*** Opening of Material supplied ***

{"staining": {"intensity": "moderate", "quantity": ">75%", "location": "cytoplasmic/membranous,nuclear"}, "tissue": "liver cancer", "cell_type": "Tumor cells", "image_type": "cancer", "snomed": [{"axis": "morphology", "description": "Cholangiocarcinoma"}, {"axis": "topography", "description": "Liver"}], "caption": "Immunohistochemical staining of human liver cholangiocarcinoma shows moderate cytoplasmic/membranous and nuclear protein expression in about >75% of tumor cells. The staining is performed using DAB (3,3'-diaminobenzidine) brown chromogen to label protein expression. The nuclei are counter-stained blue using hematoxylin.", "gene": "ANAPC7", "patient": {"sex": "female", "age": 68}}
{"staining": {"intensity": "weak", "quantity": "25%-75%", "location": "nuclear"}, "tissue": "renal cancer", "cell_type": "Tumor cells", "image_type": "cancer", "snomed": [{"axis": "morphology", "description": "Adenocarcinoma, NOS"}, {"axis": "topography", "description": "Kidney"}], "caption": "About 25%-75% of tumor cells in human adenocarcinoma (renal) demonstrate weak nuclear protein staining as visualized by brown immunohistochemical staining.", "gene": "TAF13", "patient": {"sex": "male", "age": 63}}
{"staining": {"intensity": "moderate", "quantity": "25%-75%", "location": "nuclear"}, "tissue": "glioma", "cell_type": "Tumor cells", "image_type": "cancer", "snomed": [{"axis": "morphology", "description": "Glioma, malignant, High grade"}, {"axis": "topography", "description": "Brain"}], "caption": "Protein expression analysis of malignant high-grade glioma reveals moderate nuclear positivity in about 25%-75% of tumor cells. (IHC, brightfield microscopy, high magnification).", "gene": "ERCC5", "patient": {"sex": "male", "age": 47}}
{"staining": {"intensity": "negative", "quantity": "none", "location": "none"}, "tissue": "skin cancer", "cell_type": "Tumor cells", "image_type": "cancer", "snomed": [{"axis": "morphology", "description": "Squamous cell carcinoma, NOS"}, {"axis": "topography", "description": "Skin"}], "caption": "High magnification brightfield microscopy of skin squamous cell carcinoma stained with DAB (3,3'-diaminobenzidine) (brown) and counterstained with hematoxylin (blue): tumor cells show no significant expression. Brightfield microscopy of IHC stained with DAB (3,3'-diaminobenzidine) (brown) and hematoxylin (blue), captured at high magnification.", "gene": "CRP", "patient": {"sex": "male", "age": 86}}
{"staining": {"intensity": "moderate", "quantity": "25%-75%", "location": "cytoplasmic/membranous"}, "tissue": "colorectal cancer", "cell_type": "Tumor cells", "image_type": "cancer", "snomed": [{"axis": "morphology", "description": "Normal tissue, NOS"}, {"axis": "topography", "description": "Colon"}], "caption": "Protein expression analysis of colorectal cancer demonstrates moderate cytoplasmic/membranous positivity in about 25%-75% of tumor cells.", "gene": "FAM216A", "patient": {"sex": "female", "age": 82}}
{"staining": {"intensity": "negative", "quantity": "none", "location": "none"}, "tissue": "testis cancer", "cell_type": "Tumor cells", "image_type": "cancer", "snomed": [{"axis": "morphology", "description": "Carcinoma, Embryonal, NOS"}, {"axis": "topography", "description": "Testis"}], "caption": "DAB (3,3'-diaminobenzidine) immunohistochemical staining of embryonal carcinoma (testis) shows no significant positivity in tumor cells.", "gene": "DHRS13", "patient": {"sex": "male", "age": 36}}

*** Close of Material supplied ***

**Work to complete**
Write out exactly, and only, each line from the one with "analysis of colorectal" down to the last line of the records above.

**Result of the task**
{"staining": {"intensity": "moderate", "quantity": "25%-75%", "location": "cytoplasmic/membranous"}, "tissue": "colorectal cancer", "cell_type": "Tumor cells", "image_type": "cancer", "snomed": [{"axis": "morphology", "description": "Normal tissue, NOS"}, {"axis": "topography", "description": "Colon"}], "caption": "Protein expression analysis of colorectal cancer demonstrates moderate cytoplasmic/membranous positivity in about 25%-75% of tumor cells.", "gene": "FAM216A", "patient": {"sex": "female", "age": 82}}
{"staining": {"intensity": "negative", "quantity": "none", "location": "none"}, "tissue": "testis cancer", "cell_type": "Tumor cells", "image_type": "cancer", "snomed": [{"axis": "morphology", "description": "Carcinoma, Embryonal, NOS"}, {"axis": "topography", "description": "Testis"}], "caption": "DAB (3,3'-diaminobenzidine) immunohistochemical staining of embryonal carcinoma (testis) shows no significant positivity in tumor cells.", "gene": "DHRS13", "patient": {"sex": "male", "age": 36}}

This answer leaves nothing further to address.